In a bid to chart such variations, linguist Mathieu Avanzi from the Catholic University of Louvain, in Belgium, has created the website francaisdenosregions.com where he blogs about regional differences in language and posts maps deriving from surveys he carries out among thousands of visitors.

He said regional French should be distinguished from a dialect. Similar to languages like Spanish or Italian, dialects developed separately from Latin while conventional French took a different course.

 “Regional French is French from Ile-de-France, but which has gained a regional colour depending on the local dialects and history.

“If you hear someone speaking a dialect like Walloon or Picard, you won’t understand them, but with regional French, you usually can. There might be certain words that you don’t understand, but the general grammar and the syntax and sounds are more or less the same.”

Another difference is that dialects can have very restricted areas – down to a single village – but regional French may be similar across a large area. He said the most noticeable regional kinds are the ‘Ch’ti’ accent from the far north, the typical southern accent found from Marseille to Toulouse, and eastern accents which sound Germanic due to the influence of the Alsatian dialect.

“Before doing the survey I didn’t know, for example that in Ile-de-France [and a large central part of the northern half of France] they say persi for persil [parsley], whereas I always said persiL.

“Sometimes it’s hard to understand the logic and you really need a map per word. For example in the moinS area [south-west] they also pronounce the S on encens [incense], so we can deduce that in the south-west they say the S’s at the end of words; that seems to make sense. But in the north of France they say persi but they pronounce the L on the end of sourcil [eyebrow], whereas it’s the opposite in Belgian French.

He added: “I also never knew that in the south-east people say peuneu in stead of pneu. It comes from the fact that in the south they have tendency to add ‘eu’ sounds and they don’t like having a consonant followed by another one. They will also say un-eu peu-tit-eu fill-eu instead of une petite fille.

Other typically southern features include adding a ng sound to the end of words ending in N or M. There is also a north-south split in the sound of the O in rose, which is an ‘open’ O (as in English pot) in the south, or closed (with very rounded lips, quite close to the English pronunciation) in the north.

Tradition has it that the ‘best’ or ‘purest’ French comes from the area of Tours, to the south-west of the capital, which, Mr Avanzi said, is due to the fact the royal court used to be based in the area.
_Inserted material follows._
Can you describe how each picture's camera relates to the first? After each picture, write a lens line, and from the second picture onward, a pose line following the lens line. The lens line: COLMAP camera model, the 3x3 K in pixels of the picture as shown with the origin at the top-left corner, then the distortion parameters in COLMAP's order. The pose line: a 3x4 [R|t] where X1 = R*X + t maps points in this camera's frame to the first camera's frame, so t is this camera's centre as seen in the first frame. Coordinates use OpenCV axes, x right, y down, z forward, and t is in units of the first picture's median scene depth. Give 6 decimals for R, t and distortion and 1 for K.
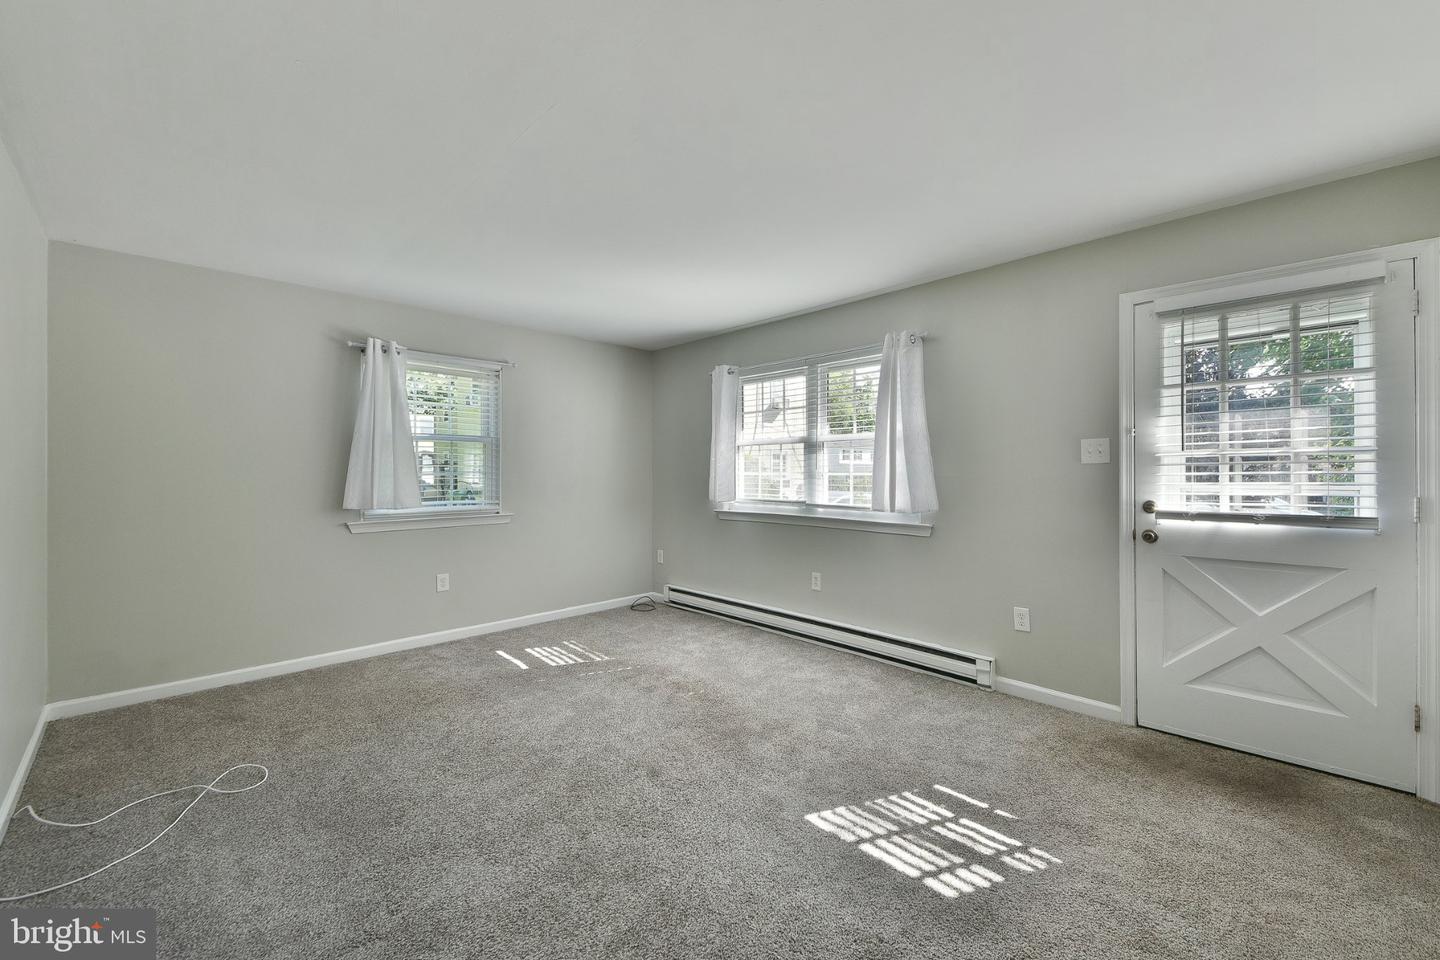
lens RADIAL K [[578.9, 0, 730.9], [0, 578.9, 473.2], [0, 0, 1]] dist [0.010008, -0.004531]
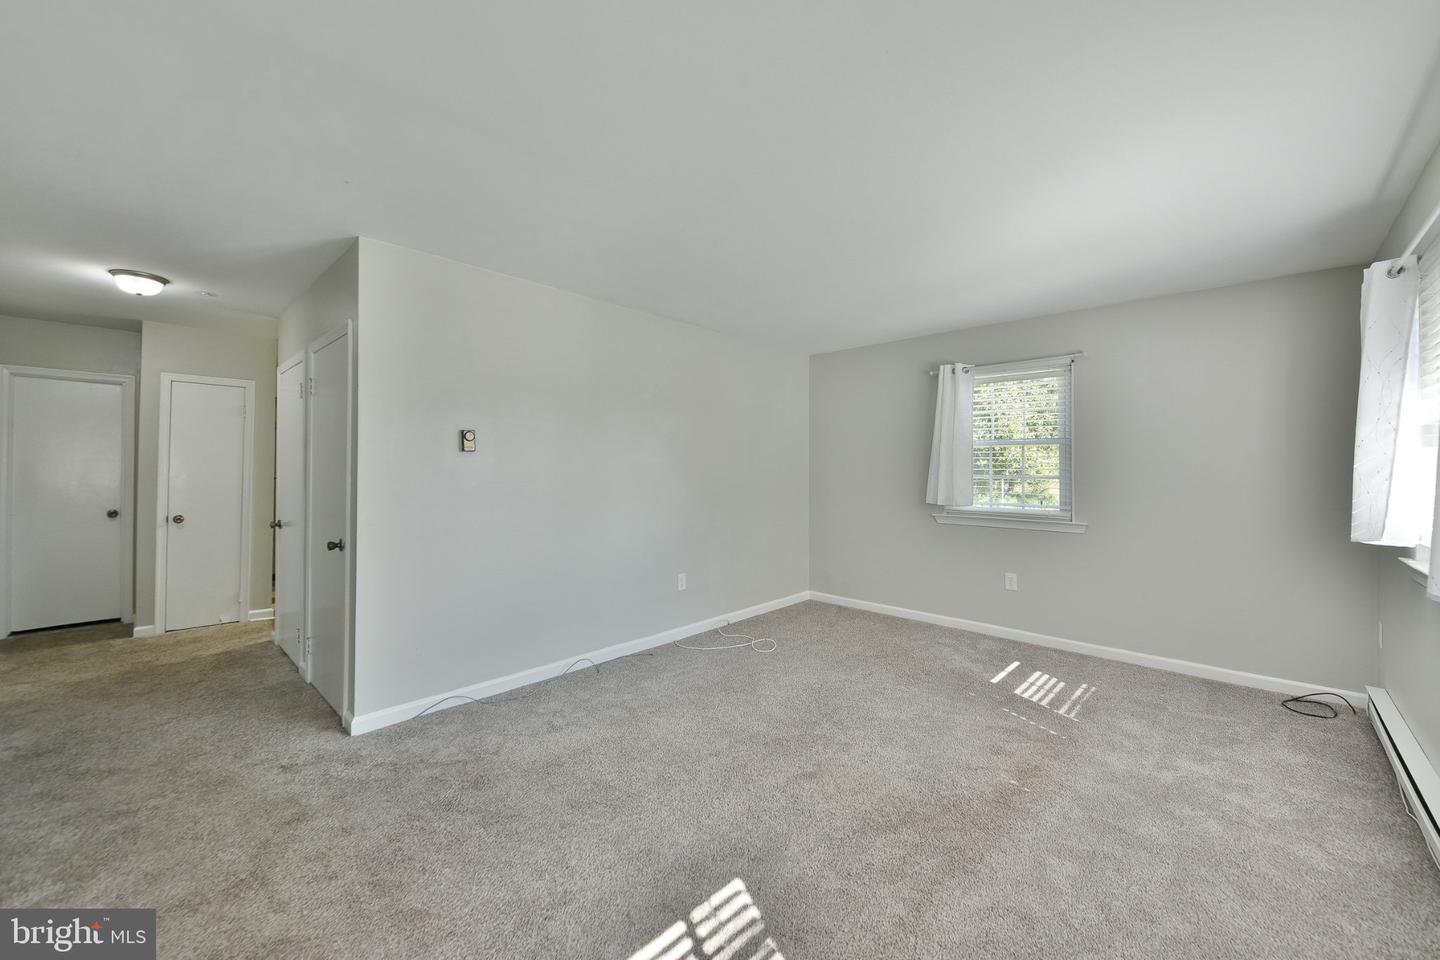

He said it is not appropriate to say it is ‘better’ than other versions, but it is true that French there is probably of the most standardised kind, with the fewest regional quirks – and such as you will usually find marked in dictionaries or used by most announcers on national radio.

However he said more and more specifically regional words are being inclu­ded now, along with a note about the area of France they are from.